Lani Guinier celebrating her birthday with students and Prof. Susan Sturm For many of us who graduated 25+ years ago, we will always remember that one professor who made a profound impact on our careers and shaped what kind of lawyers we became. For me, that was Professor Guinier. Her teachings in her Race and Gender class coupled with the Voting Rights class made what seemed like a terrible mistake to attend law school into an incredible opportunity to enact change. She clarified difficult issues in the simplest of terms and supported our small group of like-minded social justice warriors. Thank you dear Professor Lani for your love, energy and commitment to the cause, I will never forget you.”

- Michelle Lee Kim L’95

“It will be difficult to replace Lani. Having known her and cherishing such wonderful memories is an honor. During my early career, Lani was both a friend and a mentor to me.


She was my law professor when I attended the University of Pennsylvania. The summer before I graduated, I became her law clerk and that’s when I really got to know her.


Known for challenging traditional thinking, she also liked to be challenged herself. She was brilliant, but many did not know she was also hilarious!


She was so wonderful to join me and my family for my law school graduation celebration dinner. This was the last time I saw her in person. Unfortunately, we lost touch after she moved from Pennsylvania to Harvard. This was nearly 20 years ago.
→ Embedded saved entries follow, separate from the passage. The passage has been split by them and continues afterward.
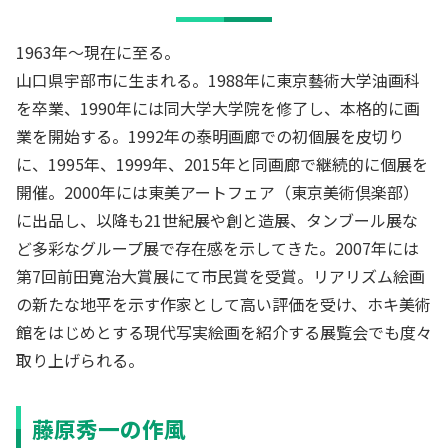
1963年～現在に至る。
山口県宇部市に生まれる。1988年に東京藝術大学油画科
を卒業、1990年には同大学大学院を修了し、本格的に画
業を開始する。1992年の泰明画廊での初個展を皮切り
に、1995年、1999年、2015年と同画廊で継続的に個展を
開催。2000年には東美アートフェア（東京美術倶楽部）
に出品し、以降も21世紀展や創と造展、タンブール展な
ど多彩なグループ展で存在感を示してきた。2007年には
第7回前田寛治大賞展にて市民賞を受賞。リアリズム絵画
の新たな地平を示す作家として高い評価を受け、ホキ美術
館をはじめとする現代写実絵画を紹介する展覧会でも度々
取り上げられる。
藤原秀一の作風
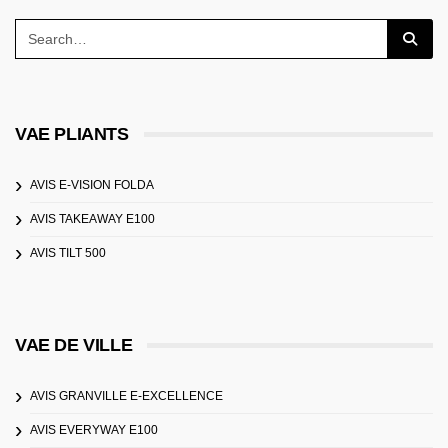
VAE PLIANTS
AVIS E-VISION FOLDA
AVIS TAKEAWAY E100
AVIS TILT 500
VAE DE VILLE
AVIS GRANVILLE E-EXCELLENCE
AVIS EVERYWAY E100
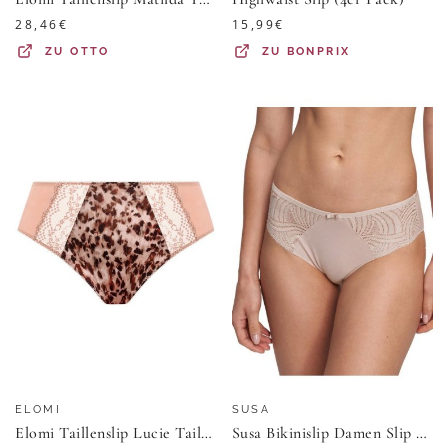
28,46
€
15,99
€
ZU
OTTO
ZU
BONPRIX
ELOMI
SUSA
Elomi Taillenslip Lucie Taillenslip mit hohem Bein
Susa Bikinislip Damen Slip Nizza (Stück, 1-St)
In the last year, I thought about her and tried to reconnect, but to no avail. After learning about the health challenges she faced at the time of her death, I now understand why. Rest in peace, Lani.”

- Nicole Perkins L’96

“Lani Guinier was larger than life as a legal scholar, teacher, and colleague. She came to Penn Law with a portfolio built on a successful career as a civil rights advocate and voting rights practitioner and turned it into the basis for groundbreaking interdisciplinary work in law and political theory. In addition, her magnetic personality and infectious creativity made her an innovative teacher and inspirational mentor. I doubt that today’s young women law students, even those of color, can imagine how tough it was to be a progressive Black female law professor at a top-tier school back in the 80s and 90s. Acceptance and tenure were not guaranteed. Nevertheless, Lani rose above the barriers and moved on to Harvard Law, where she claimed her birthright.”

- Regina Austin L’73 (William A. Schnader Professor Emerita)
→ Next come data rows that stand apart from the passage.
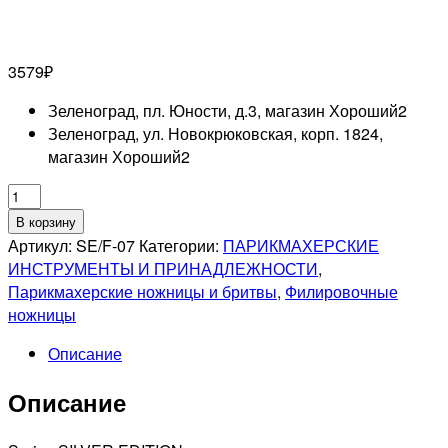
3579
₽
Зеленоград, пл. Юности, д.3, магазин Хороший
2
Зеленоград, ул. Новокрюковская, корп. 1824,
магазин Хороший
2
Количество
товара
В корзину
MELON
Артикул:
SE/F-07
Категории:
ПАРИКМАХЕРСКИЕ
PRO
ИНСТРУМЕНТЫ И ПРИНАДЛЕЖНОСТИ
,
SILVER
Парикмахерские ножницы и бритвы
,
Филировочные
EDITION
ножницы
SE/F-
Описание
07
Парикмахерские
Описание
ножницы
филировочные,
классические,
“I can say ALL the good things about Professor Guinier without reservation. She was good people.

Her integrity was unquestionable. Even her voice, its tone, possessed the ring of truth. You could hear it when she spoke of matters for which she held a passion – justice, equal treatment under the law, human rights, voting rights,, education. She worked hard and was always helping people. She respected people. She wanted everyone to get their fair share, their say, their opportunity. She was deeply compassionate, unafraid and could hold a graceful demeanor even in the face of hostility and ignorance. She believed in people and demanded accountability. She was also very stylish, beautiful, and brilliant with a wicked sense of humor. I had no idea how funny she was until I began to work for her. Professor Guinier had swag and light. I count it a blessing to have been her student and research assistant. I only knew her for a short while in a limited capacity, yet the light of her example will continue to shine in my memories of an awesome teacher and human being.”